Like assuming your data come from a normal distribution? Box guides us: 'all models are wrong, some are useful.'
> While this constraint can be intuitively demonstrated with a simple illustration and is simple to prove, it has never appeared in the literature.
Ok, I would love to see a simple illustration here :)
For example, think about using regression instead of clustering. Your design matrix is still going to be S from the paper, where the p-th row of S is the p-th "iteration" of the window (while it is is being slid from start to finish of the data).
So column 1 of p=1 window will trivially be perfectly correlated with column 2 of p=0 window, and column 0 of p=2, at least for a number of rows until that data point has slid out of the window. So in some sense, past observations (earlier columns in S) will "cause" later observations (later columns in S) due to the sliding mechanism.
In regression this is a well-explored problem with multi-collinearity and also with conditional effect sizes when causal relationships are not separated into separate equations or corrected by adding dummy variables for conditional levels of one covariate given others.
It's not at all surprising that something similar would happen when clustering.
Sadly, it's also not that surprising that the entire research community doesn't care too much and is happy to crank out papers with this issue anyway. It's similar to data mining for statistical significance or other problems, and indeed machine learning is not at all a silver bullet to get around those problems.
One approach that might help reduce the problem is to randomly sub-sample windows. It would be a lot of work, and probably be computationally costly, but you could in principal devise a sampling scheme where you jointly sample all of the sub-windows at once, in such a way as to ensure certain bounds on the total amount of overlap between them, using probably some sort of Metropolis-like scheme. It's not clear to me if this is worthwhile or not, and I tend to prefer the idea of quantizing the signal in some way to make it a lexicographic problem instead.

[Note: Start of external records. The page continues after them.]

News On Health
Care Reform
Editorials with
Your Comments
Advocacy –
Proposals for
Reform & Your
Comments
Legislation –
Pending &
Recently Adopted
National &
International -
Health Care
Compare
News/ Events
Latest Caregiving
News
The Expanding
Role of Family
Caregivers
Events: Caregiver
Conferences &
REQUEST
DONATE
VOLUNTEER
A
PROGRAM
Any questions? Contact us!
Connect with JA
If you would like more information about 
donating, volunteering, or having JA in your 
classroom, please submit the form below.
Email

Also note that the problem is a lot less worrisome in supervised learning, like training a decision tree or SVM on overlapping sub-windows. The reason is that you (presumably) have control over the labels. So you can ensure that two highly correlated sub-samples (like window p and window p+1) get the same label most of the time when it matters (e.g. when you're right on top of the interesting phenomenon you want to classify). Crucially the reason this helps is that you not only can ensure that two sample windows which differ by only a slight amount of sliding will get the same label, but also that those windows will get the same label as other instances of the same phenomenon elsewhere in the signal, perhaps far away in some other sub-window nowhere near it. It means you are clamping the positive training samples to reflect the signal properties you want, rather than hoping the clustering will intrinsically pick that to be the notion of similarity it uses when classifying samples (which, as the paper points out, you have no reason to expect that it will).
But it will still suffer somewhat to subjective choices about when, exactly, the window has slid far enough away from the labeled phenomenon to have "rolled off" enough that the label should be for the other class (in a binary case). What's bad about this is that however this gets codified into the training set needs to be taken into account as part of the experimental design and accounted for when reporting anything like statistical significance results later on. But because this choice, which is effectively a "roll off" parameter, is not written down or made explicitly part of the model anywhere, most people just ignore, or don't think about the way it might have an effect on the result.